++++ Listed entries ++++

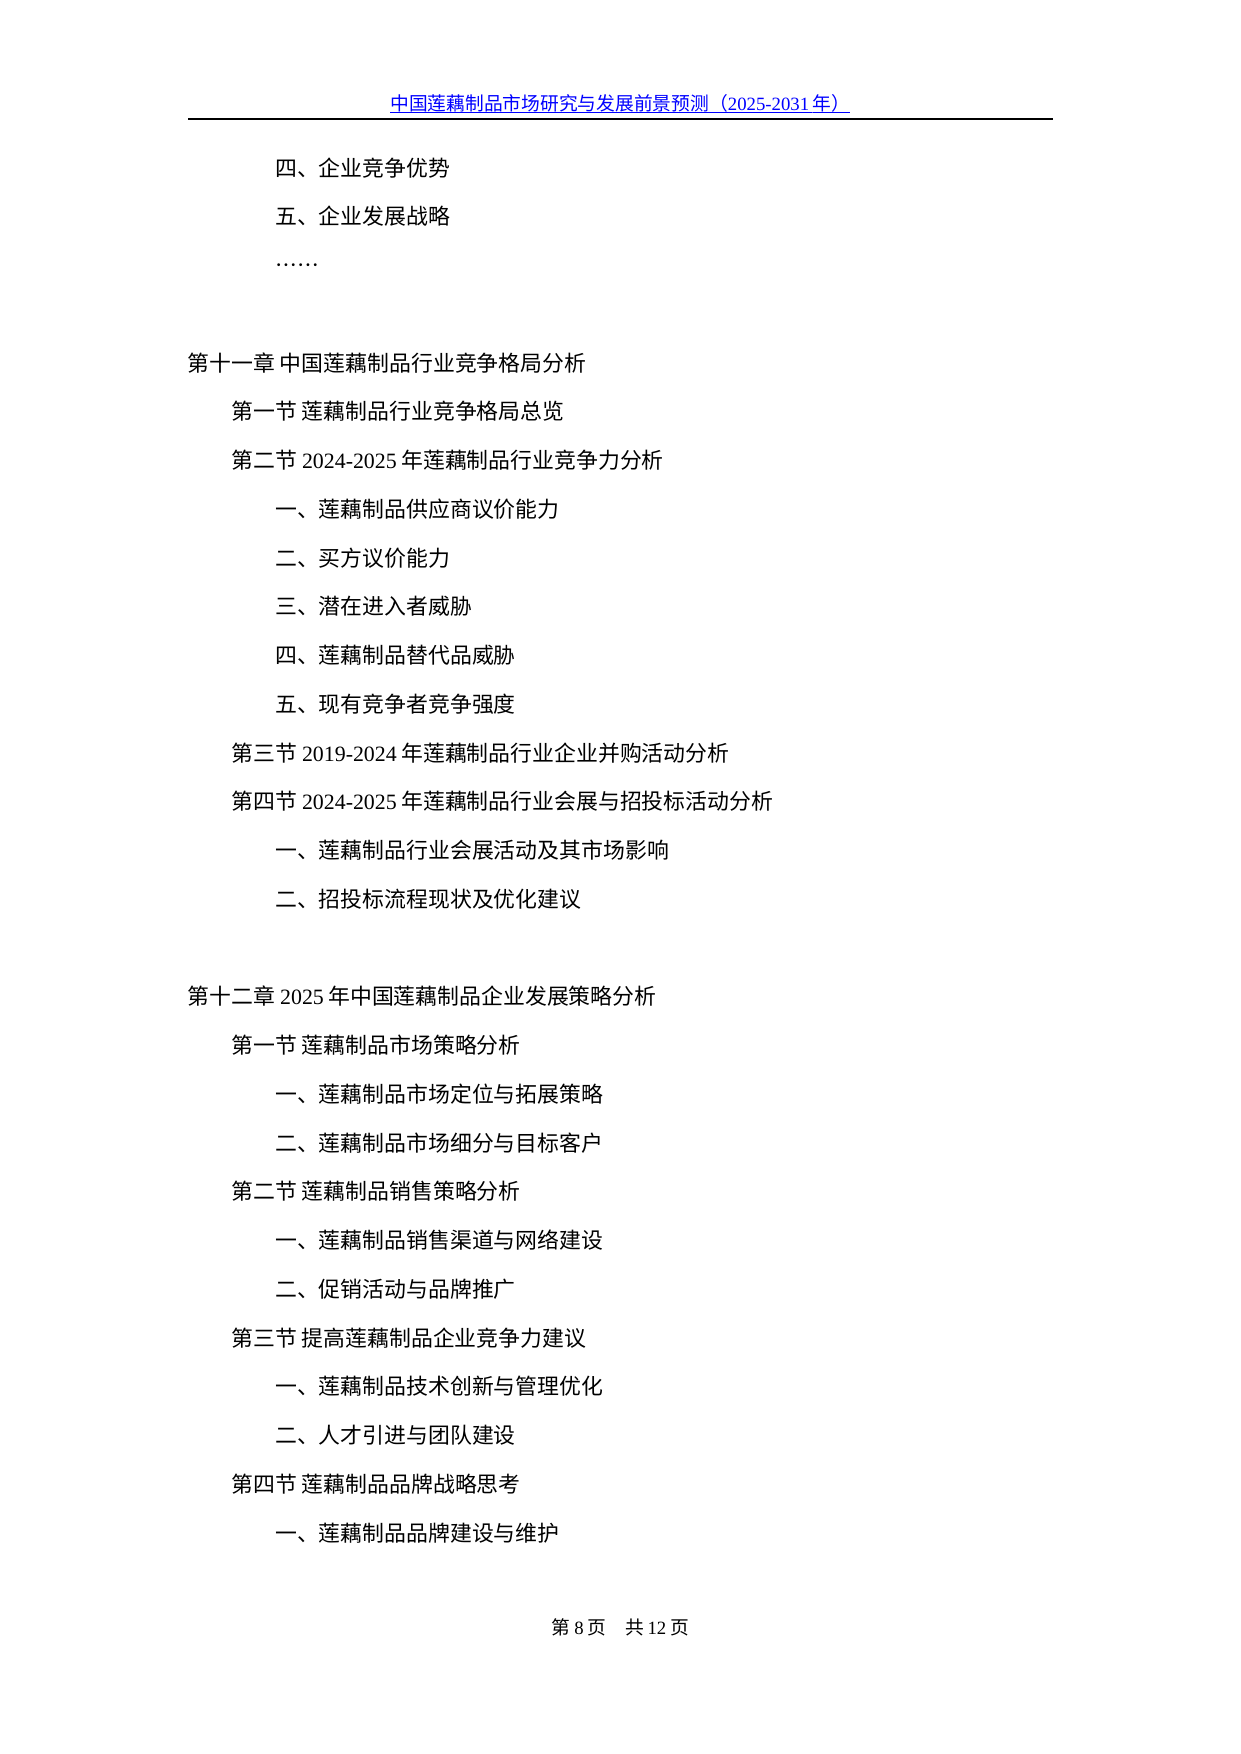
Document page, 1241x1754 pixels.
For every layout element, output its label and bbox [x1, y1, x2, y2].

text [187, 150, 1053, 1548]
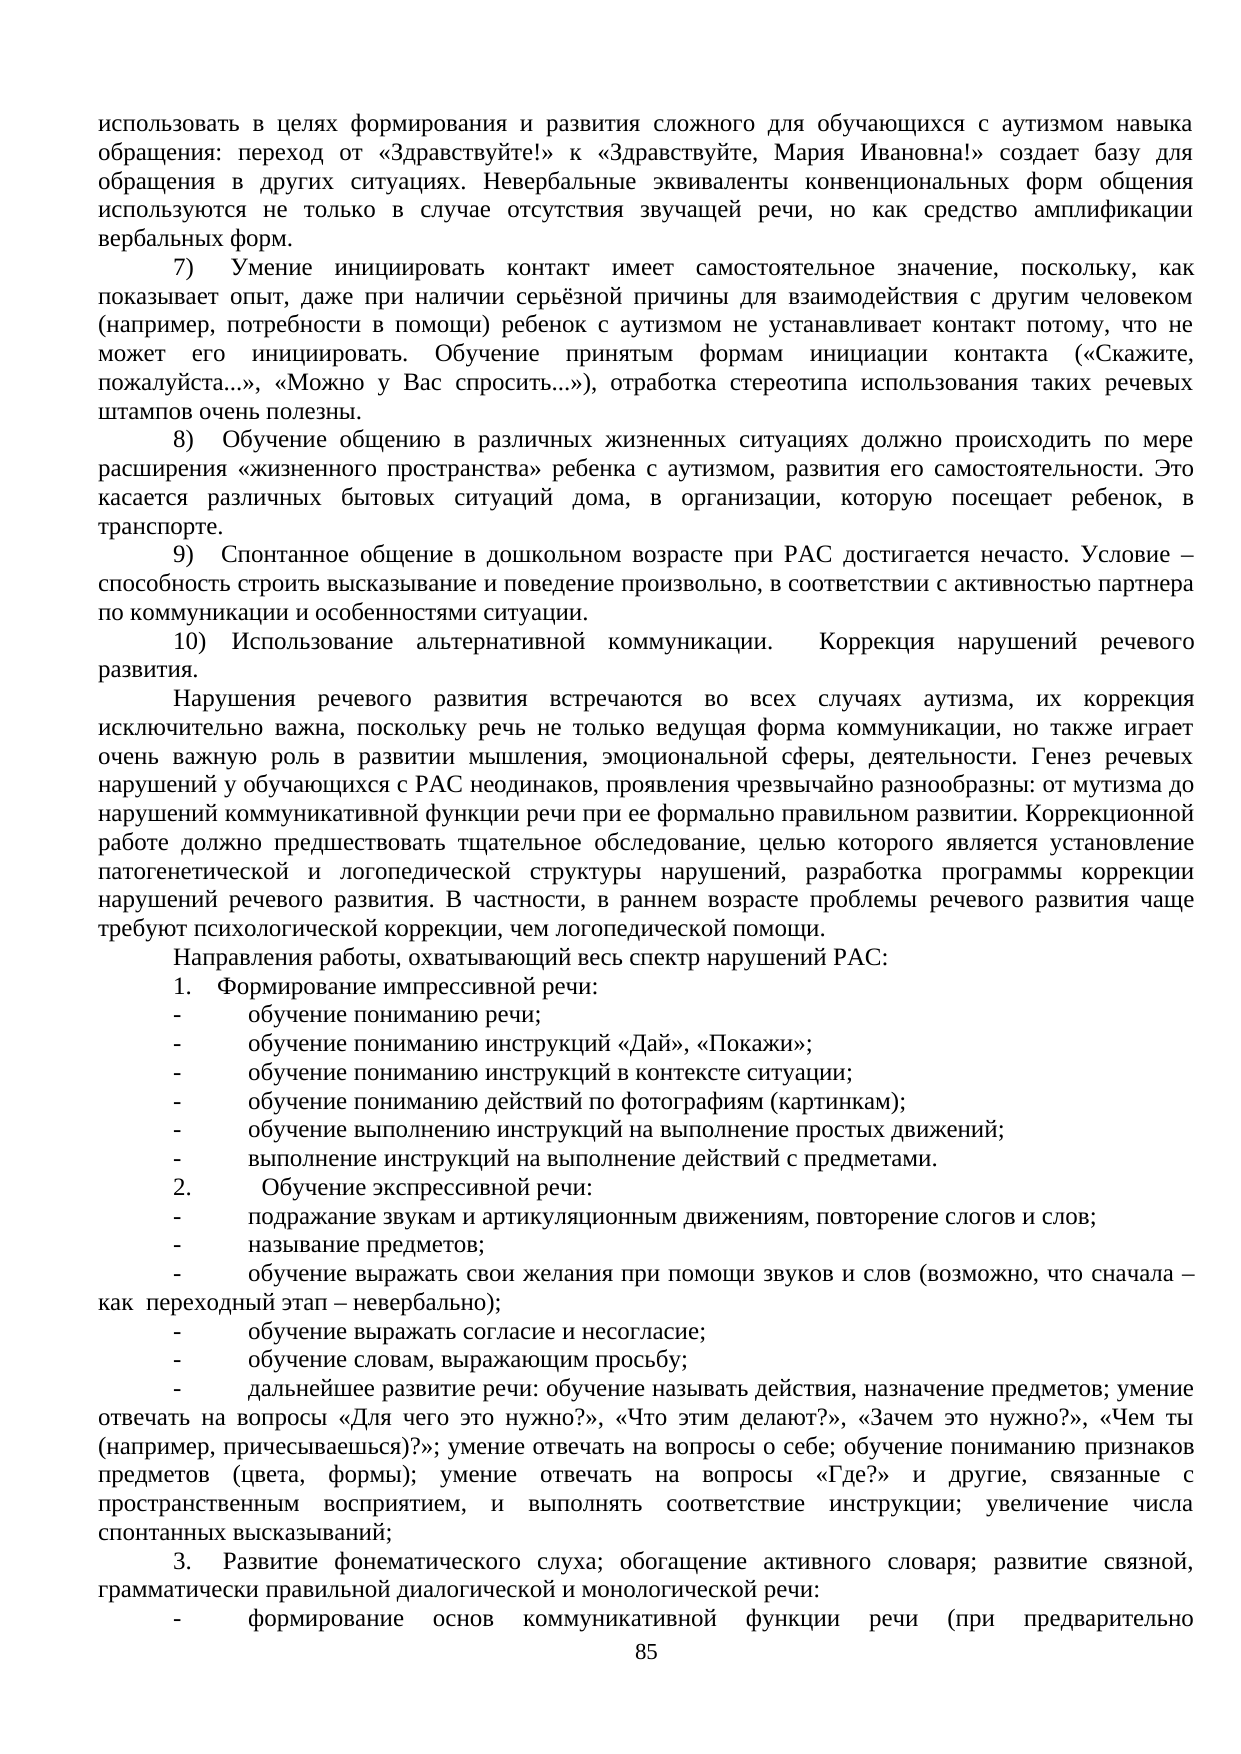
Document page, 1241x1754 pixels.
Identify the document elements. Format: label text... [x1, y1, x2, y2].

++++

* **What you will do**: If the records contain pictures, skip them, and transcribe exactly every line from the one with "For every layout" through the last line.

* **Exercise result**:
For every layout element, output its label and bbox [x1, y1, x2, y2].

text [187, 150, 1053, 1548]
Document page, 1241x1754 pixels.
Identify the document elements. Format: label text... [x1, y1, x2, y2].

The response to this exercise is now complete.